What is the state-of-the-art and how does MediaVerse aspire to address the current limitations?
What is New Media? While there is no commonly accepted definition of this term, it is mainly used to describe new forms and formats of digital media that are primarily meant for distribution through the Internet and social media platforms. Such new media formats, for instance, include image memes, TikTok videos, 360 video content, and the like.
In recent years, New Media have gradually overwhelmed digital life. Their use has enabled people to express themselves in new and potentially more attractive and engaging ways. At the same time, the advent and rapid growth of deep learning has made available powerful algorithms and models that are capable of analysing and extracting semantic information from media content. Such algorithms can provide us with useful annotations of new media which can then be utilized for practical purposes such as content retrieval, moderation and accessibility.
The scientific community has explored multiple avenues in the search for optimal approaches to semantic information extraction from media content. The past decade has been overwhelmed by a group of learning algorithms that revolutionized the field by bringing important gains in terms of accuracy and generalization on many traditional and modern tasks, the so-called Neural Networks! Convolutional Neural Networks (CNN) are the most used type of model when dealing with visual content  . For text content, Recurrent Neural Networks (RNN) (including Long-Short Term Memory (LSTM) networks) and Transformer architectures are widely used.

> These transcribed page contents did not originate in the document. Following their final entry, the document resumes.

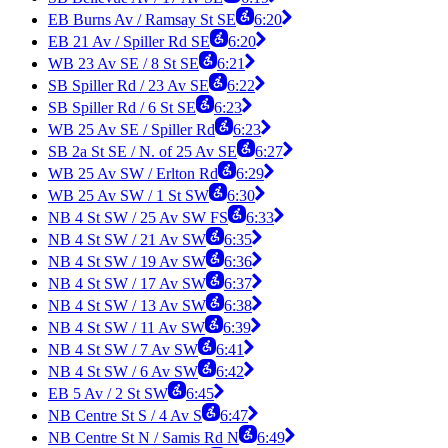
EB Burns Av / Ramsay St SE
6:20
EB 21 Av / Spiller Rd SE
6:20
WB 23 Av SE / 8 St SE
6:21
SB Spiller Rd / 23 Av SE
6:22
SB Spiller Rd / 6 St SE
6:23
WB 25 Av SE / Spiller Rd
6:23
SB 2a St SE / N. of 25 Av SE
6:27
WB 25 Av SW / Erlton Rd
6:29
WB 25 Av SW / 1 St SW
6:30
NB 4 St SW / 25 Av SW FS
6:33
NB 4 St SW / 21 Av SW
6:35
NB 4 St SW / 19 Av SW
6:36
NB 4 St SW / 17 Av SW
6:37
NB 4 St SW / 13 Av SW
6:38
NB 4 St SW / 11 Av SW
6:39
NB 4 St SW / 7 Av SW
6:41
NB 4 St SW / 6 Av SW
6:42
EB 5 Av / 2 St SW
6:45
NB Centre St S / 4 Av S
6:47
NB Centre St N / Samis Rd N
6:49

It is worth noting that in 2020 the Vision Transformer (ViT) architecture – a non CNN-based neural network – achieved state of the art results for visual content analysis, indicating the growing adoption of Transformers by the multimedia community.
The main paradigms to content-based semantic annotation include:
- concept annotation, in which the objective is to predict a single or multiple label(s) corresponding to concepts, like persons or cars, encountered in the content (e.g. image classification, video classification, emoji classification, emoji-based reaction prediction),
- object detection, in which the objective is to localize and classify objects in the content (e.g. MSCOCO concepts, logo detection, traffic sign detection, face detection),
- entity extraction, in which the objective is to recognize entities, such as landmarks or celebrities, either in text documents or inside visual content and
- free text annotation, in which the objective is to generate a natural language caption that briefly describes the content (e.g. image captioning, video captioning).
In the New Media era, the main challenge in deploying such approaches is the absence of high volume datasets that include appropriate annotations for new data formats. Deep learning typically requires large amounts of annotations of relevant content in order to train reliable models, which is labor-intensive and in some cases prohibitive. To this end, a common practice is to employ transfer learning to leverage knowledge from different domains in models used for other similar problems. Recently, billion-parameter models with very deep architectures pre-trained on large-scale datasets have been exploited in order to achieve high accuracy in new domains relatively quickly and without a lot of training data. The pre-training of such deep models requires a tremendous amount of operations which can be achieved only by powerful computing infrastructures (GPU/TPU clusters), thus being inaccessible to most researchers and practitioners. Additionally, current computer vision and vision language solutions provide more general and presumably obsolete annotation leading to irrelevant descriptions of new media. To alleviate this issue, one could leverage the wealth of user-generated content-annotations that lie in social media platforms but at the same time should beware of the noise and weak labeling that comes with it, as well as different kinds of bias that may be introduced as a result of the data collection process.
One of the very promising features of MediaVerse is the capability for its users to easily perform semantic annotation of new media content uploaded in its instances, through deep learning models and methodologies such as the aforementioned ones. We envision our system to have the ability to provide relevant descriptions (examples include free text description, relevant tags or even vector representations) for all new media types in order to make media content easier to discover. Currently, this is anything but a solved problem and our work focuses on what information we could obtain from each new media type and how this can happen optimally. To demonstrate how the current state of the art models perform on new media types, we present a small experiment by applying widely used models on a trending visual meme.
|image meme||model [training set]: output|
Source: The Washington Post
Show, Attend and Tell [MSCOCO]: man sitting on top of chair with his phone
Faster R-CNN Inception V2 [MSCOCO]: person: 99.7%, person: 99.4%, person: 91.0% (identifies correctly three out of four persons)
Inception V3 [ImageNet]: web_site: 90.6%
Xception [ImageNet]: web_site: 80.0%
EfficientNetB7 [ImageNet]: web_site: 75.0%
The results, while being reasonable to a certain extent*, are disappointing as they do not recognize the person (Bernie Sanders) and the context (humour, US president inauguration). This example showcases the shortcomings of models that perform well on more traditional tasks and established benchmark datasets, when they are applied on new media types and datasets and it motivates us to adapt these models to be more effective in practical scenarios. Another limitation that MediaVerse seeks to overcome, is the inability of any system to provide labels for every niche subject or area. For that purpose, we plan to provide an easy-to-deploy training module that will be friendly enough for non-AI experts to be able to train their own models and generate meaningful descriptions for their content.
* Considering that the algorithms “see” a title above an image and surrounding color it is not that strange that some of them predict “web page”, but obviously they are fooled!